IBM Research generated a synthetic dataset of 1.2 million instructions with the LAB method and trained two open-source LLMs on the data: Labradorite 13B (built on Meta’s Llama-2-13B model) and Merlinite 7B (built on the Mistral 7B model).They found that their aligned models were competitive with state-of-the-art chatbots on a range of benchmarks, including ones for coherent and engaging conversation and common sense reasoning.

IBM’s Labradorite and Merlinite models not only outperformed chatbots aligned on human-generated data, but also models aligned on significantly more synthetic data, including Microsoft’s Orca-2 chatbot, which was trained on 15 million instructions generated by the behemoth GPT-4 model.

IBM also used LAB to significantly improve its own enterprise-focused Granite models on IBM watsonx.

LAB has two distinguishing traits that help explain these results. The teacher model generates synthetic examples from each leaf node of the taxonomy, producing a much broader coverage of target tasks. Other methods use random sampling which limits the breadth of the data generated.

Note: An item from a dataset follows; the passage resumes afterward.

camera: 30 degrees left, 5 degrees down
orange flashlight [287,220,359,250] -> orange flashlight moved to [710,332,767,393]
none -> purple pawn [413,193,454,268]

LAB also allows you to add new knowledge and skills to the base LLM without having to incorporate this information into the teacher model as well. “This means you don’t need some all-powerful teacher model that distills its capabilities into the base model,” said David Cox, vice president for AI models at IBM Research.

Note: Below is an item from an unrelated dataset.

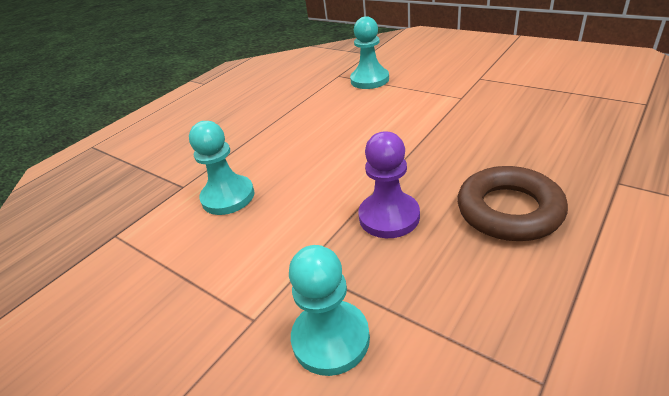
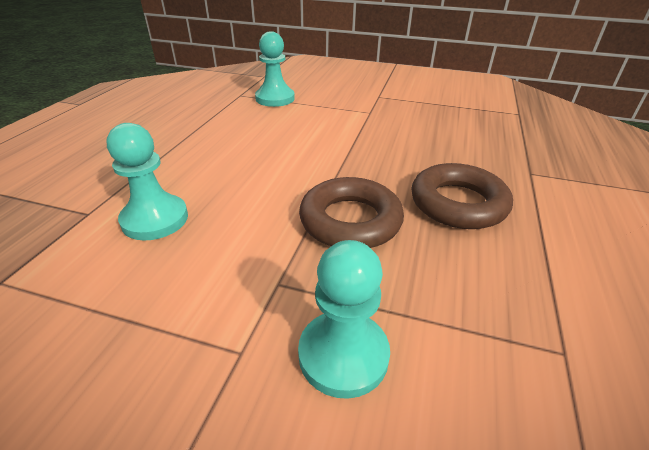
camera: 25 degrees left, 0 degrees up
purple pawn [358,131,420,238] -> brown ring [299,177,404,248]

It also allows LLM developers to generate their own instructions without having to worry about the legality of using proprietary LLMs like GPT-4 to generate synthetic data.

IBM’s LAB method grew out of the team’s insight that great alignment data can bring advanced capabilities to smaller, more cost-effective models that can be tailored for enterprise needs. Pre-training is important, but giving the model highly curated task-specific instructions is just as important.

“The brilliant part of it is that it’s far easier to improve your chatbot during alignment than it is during initial training,” said Cox. “This method levels the playing field, allowing smaller open-source models to compete with models pre-trained on thousands of GPUs and aligned with human-generated instructions.”